(Exercise aim)
Could you give every line of the data, from the first line up to and including the line containing "Which series changed", as a numbered list with the blank lines left out?

(Records shown)
-- Opening Marker --

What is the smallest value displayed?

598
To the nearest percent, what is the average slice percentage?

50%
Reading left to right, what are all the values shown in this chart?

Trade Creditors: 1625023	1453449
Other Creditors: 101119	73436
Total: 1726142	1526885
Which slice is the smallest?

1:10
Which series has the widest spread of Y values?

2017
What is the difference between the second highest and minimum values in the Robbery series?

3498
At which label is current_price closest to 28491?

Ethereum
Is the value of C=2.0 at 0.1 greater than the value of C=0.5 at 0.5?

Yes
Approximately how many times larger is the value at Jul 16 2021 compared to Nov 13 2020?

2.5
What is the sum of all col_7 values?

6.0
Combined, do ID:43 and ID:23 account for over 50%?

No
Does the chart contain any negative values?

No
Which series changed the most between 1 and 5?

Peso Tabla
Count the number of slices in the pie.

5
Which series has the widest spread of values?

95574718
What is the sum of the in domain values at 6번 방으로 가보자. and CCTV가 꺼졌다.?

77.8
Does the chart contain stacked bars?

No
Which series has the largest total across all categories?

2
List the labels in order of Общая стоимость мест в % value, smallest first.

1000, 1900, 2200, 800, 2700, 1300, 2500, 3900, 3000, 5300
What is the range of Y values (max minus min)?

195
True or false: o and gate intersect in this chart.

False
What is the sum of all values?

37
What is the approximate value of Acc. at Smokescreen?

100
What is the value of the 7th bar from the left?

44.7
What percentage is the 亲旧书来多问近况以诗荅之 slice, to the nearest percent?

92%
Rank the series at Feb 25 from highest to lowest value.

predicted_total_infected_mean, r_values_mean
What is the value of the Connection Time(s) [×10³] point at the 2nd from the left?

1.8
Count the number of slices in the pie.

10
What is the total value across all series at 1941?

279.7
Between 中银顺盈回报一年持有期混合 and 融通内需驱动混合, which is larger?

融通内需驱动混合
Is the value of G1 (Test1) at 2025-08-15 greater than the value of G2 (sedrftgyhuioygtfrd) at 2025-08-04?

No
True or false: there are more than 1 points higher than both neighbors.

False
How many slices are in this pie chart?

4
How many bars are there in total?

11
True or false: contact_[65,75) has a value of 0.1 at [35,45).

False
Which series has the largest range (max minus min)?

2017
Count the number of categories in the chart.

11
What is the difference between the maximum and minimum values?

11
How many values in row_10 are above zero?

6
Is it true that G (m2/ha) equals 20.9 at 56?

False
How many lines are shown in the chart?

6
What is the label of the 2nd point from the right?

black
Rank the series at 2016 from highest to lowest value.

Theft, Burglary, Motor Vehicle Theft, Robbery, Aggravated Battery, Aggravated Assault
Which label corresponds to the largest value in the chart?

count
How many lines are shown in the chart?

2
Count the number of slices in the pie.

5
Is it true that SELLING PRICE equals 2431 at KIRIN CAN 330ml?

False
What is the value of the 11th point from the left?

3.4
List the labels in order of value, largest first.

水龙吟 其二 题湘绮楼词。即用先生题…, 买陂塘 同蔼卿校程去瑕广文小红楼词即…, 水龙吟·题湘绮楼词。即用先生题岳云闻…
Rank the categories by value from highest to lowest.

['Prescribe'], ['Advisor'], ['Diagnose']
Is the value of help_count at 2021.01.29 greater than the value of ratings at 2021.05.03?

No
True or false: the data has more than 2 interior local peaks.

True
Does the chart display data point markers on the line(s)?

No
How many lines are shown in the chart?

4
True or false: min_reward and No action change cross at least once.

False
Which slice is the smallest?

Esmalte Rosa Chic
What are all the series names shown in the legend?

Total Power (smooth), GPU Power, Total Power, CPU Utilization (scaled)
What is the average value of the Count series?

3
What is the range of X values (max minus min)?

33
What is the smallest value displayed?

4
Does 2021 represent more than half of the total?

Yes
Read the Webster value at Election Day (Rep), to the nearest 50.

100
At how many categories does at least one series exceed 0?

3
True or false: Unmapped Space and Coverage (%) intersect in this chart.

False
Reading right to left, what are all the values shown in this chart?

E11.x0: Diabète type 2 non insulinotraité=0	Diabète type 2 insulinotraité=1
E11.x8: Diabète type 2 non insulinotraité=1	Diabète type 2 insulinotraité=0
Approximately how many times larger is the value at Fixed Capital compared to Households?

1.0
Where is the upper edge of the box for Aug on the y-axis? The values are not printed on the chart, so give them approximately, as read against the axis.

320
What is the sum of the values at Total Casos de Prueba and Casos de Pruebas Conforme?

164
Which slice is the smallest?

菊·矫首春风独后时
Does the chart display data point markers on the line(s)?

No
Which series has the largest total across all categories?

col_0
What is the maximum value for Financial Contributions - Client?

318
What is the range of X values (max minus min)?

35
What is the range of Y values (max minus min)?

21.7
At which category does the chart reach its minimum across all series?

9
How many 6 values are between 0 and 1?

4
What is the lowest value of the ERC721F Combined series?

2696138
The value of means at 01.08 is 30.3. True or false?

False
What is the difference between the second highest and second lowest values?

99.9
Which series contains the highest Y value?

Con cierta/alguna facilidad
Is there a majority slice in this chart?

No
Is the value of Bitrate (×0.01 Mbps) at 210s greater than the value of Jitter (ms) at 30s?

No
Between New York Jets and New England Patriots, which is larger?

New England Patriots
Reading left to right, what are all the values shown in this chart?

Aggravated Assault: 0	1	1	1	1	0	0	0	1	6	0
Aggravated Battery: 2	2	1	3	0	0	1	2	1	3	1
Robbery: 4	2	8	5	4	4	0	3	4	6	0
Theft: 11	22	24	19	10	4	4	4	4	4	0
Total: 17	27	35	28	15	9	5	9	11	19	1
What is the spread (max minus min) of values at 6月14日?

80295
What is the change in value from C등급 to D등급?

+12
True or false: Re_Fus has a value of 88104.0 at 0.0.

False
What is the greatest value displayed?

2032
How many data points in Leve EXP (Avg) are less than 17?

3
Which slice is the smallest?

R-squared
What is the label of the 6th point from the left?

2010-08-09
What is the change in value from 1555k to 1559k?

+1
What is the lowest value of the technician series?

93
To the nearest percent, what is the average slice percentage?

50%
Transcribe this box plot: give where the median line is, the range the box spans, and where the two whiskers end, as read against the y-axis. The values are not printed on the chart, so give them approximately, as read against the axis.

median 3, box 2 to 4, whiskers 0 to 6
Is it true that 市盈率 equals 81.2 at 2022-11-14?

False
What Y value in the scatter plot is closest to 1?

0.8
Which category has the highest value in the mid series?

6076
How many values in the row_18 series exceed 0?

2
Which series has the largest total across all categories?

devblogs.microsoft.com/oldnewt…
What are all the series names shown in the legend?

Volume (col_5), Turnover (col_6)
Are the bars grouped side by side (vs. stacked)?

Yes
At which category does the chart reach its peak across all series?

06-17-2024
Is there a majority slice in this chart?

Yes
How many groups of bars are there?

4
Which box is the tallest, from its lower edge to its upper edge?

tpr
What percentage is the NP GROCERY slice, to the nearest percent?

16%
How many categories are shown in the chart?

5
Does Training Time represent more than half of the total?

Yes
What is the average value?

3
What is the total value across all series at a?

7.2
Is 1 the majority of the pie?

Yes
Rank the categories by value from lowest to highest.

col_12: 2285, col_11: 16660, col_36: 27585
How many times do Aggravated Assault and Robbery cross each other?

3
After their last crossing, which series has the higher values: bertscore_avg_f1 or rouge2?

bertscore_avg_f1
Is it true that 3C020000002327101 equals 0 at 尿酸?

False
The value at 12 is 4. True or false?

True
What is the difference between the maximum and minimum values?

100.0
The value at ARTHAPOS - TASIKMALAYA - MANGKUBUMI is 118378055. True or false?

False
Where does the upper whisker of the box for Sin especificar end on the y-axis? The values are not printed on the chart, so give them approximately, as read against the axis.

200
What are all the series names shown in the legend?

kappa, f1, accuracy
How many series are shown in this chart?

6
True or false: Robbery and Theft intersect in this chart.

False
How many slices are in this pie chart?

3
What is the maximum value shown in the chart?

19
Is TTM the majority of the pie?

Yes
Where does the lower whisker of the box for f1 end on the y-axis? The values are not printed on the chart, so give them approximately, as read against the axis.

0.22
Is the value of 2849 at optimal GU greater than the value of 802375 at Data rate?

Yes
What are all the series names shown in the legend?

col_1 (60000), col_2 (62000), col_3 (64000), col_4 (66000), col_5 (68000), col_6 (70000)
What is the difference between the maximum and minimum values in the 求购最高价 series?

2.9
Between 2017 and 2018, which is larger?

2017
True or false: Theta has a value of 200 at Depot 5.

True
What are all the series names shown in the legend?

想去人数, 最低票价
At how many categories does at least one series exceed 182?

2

-- Closing Marker --

(Completed exercise)
1. What is the smallest value displayed?
2. 598
3. To the nearest percent, what is the average slice percentage?
4. 50%
5. Reading left to right, what are all the values shown in this chart?
6. Trade Creditors: 1625023	1453449
7. Other Creditors: 101119	73436
8. Total: 1726142	1526885
9. Which slice is the smallest?
10. 1:10
11. Which series has the widest spread of Y values?
12. 2017
13. What is the difference between the second highest and minimum values in the Robbery series?
14. 3498
15. At which label is current_price closest to 28491?
16. Ethereum
17. Is the value of C=2.0 at 0.1 greater than the value of C=0.5 at 0.5?
18. Yes
19. Approximately how many times larger is the value at Jul 16 2021 compared to Nov 13 2020?
20. 2.5
21. What is the sum of all col_7 values?
22. 6.0
23. Combined, do ID:43 and ID:23 account for over 50%?
24. No
25. Does the chart contain any negative values?
26. No
27. Which series changed the most between 1 and 5?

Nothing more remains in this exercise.